Listed entries:
►
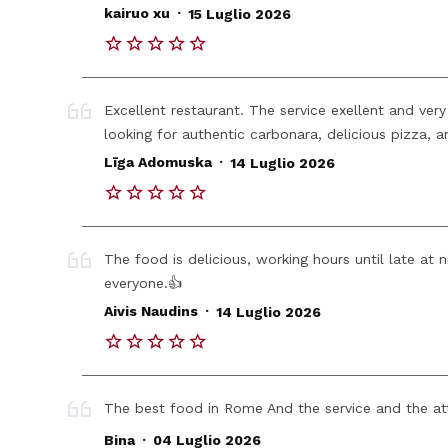
.
kairuo xu
15 Luglio 2026
Excellent restaurant. The service exellent and very 
looking for authentic carbonara, delicious pizza, an
.
Līga Adomuska
14 Luglio 2026
The food is delicious, working hours until late at 
everyone.👍
.
Aivis Naudins
14 Luglio 2026
The best food in Rome And the service and the at
.
Bina
04 Luglio 2026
◄
Your task: Show all lines of the material in which the word "service" can be found.

Result of the exercise:
Excellent restaurant. The service exellent and very 
The best food in Rome And the service and the at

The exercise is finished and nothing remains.